51:00- “We just saw several times this winter, areas without power for 4-5 days. These homes going all electric—not a good story. There is a lot that we should be doing and I view this bill as a distraction and I think that it is time to pull the plug on it. Having seen all of this only reinforces that the public is not being told an honest story and the legislature is not being told the truth about how this came about and why they should do this as the answer to climate change this year.”

Categories: Energy

10 replies »

  1. I completely agree with Annette Smith. I’m wondering about the Standing Committee. Is this the elite group she is talking about? The Standing Committee is the “backbone” of the Legislature. They work out frivolous or less important measures of Bill’s (S.5) and report those Bill’s deserving the consideration of the Legislature.
    Our Vermont government, in even considering this insanely costly Bill, definitely does NOT have their constituents best interests at heart. Get rid of S.5.

  2. What we have before hurts low income people. The opposition has no plan, and will probably never have a plan to deal with issues this bill addresses. This article illustrates the beginning of how hard the fossil fuel interests, including the Ethan Allen Institute, are going to cope with this. Taste their tears.
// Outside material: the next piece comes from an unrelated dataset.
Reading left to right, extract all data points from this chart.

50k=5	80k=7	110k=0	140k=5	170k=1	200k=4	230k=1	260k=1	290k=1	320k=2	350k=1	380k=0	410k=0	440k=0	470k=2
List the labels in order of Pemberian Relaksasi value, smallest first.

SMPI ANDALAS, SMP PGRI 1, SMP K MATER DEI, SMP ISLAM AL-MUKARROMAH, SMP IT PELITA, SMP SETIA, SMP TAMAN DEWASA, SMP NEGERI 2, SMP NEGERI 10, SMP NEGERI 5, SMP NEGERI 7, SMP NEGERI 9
    • Exactly what issue does this bill, S.5 address, mr. ivan peter smith? It does NOT reduce CO2 in the atmosphere by any measurable amount- as admitted by the politicians rallying for passage. It does NOT assure any resident of lower nor of more affordable heating costs.
      This bill does:
      Give the PUC, an unelected 3 member board exclusive and totalitarian control over the means, methods and pricing for ALL energy used to heat and light buildings.
      Give great financial benefit to solar, wind, biomass, electric and Natural gas providers, installers, consultants and lobbyists.
      Increase the tax burden on ALL Vermont taxpayers, as additional revenue will be required to purchase the fuel, as well as the new equipment that State Buildings, Hospitals, Schools, Nursing Homes, Prisons and virtually every other public structure in this state.
      S.5 REQUIRES that you pay out funds, either for increased Oil, Gas, Wood or Electric as a mandatory requirement. Participation is NOT optional, as some proponents would have you believe.
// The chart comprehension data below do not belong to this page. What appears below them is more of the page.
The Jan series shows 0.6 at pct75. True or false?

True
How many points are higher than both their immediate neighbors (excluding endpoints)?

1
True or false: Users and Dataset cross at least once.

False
      Please give us the positive benefits of S.5. We’d love to see them, in print.

    • Mr. Smith raises the objection…”The opposition has no plan, and will probably never have a plan to deal with issues this bill addresses.” Yes…this might be because at least some of us in the opposition don’t think this is a problem to be dealt with by government, particularly local/state government. Entertain the idea that legislation here is a utopian delusion…an example of our accusations about intrusive overreach.

    • ….. belongs to the brain dead idiot apocalypse I’ve been warning about for two years or more.
      Vermont for Vermonters, Take it back from the invasive species cult!

  3. It is like watching cost plus contractors or utilities claim to be reducing their cost unless there are real market competitors. Every financing of heat pumps or other weatherization adds to utilities costs to justify higher costs.

    What a boon for Vermont to kill this costly, unfair boondoggle. Let let our suppliers compete and let Vermont compete with other states costs for a change.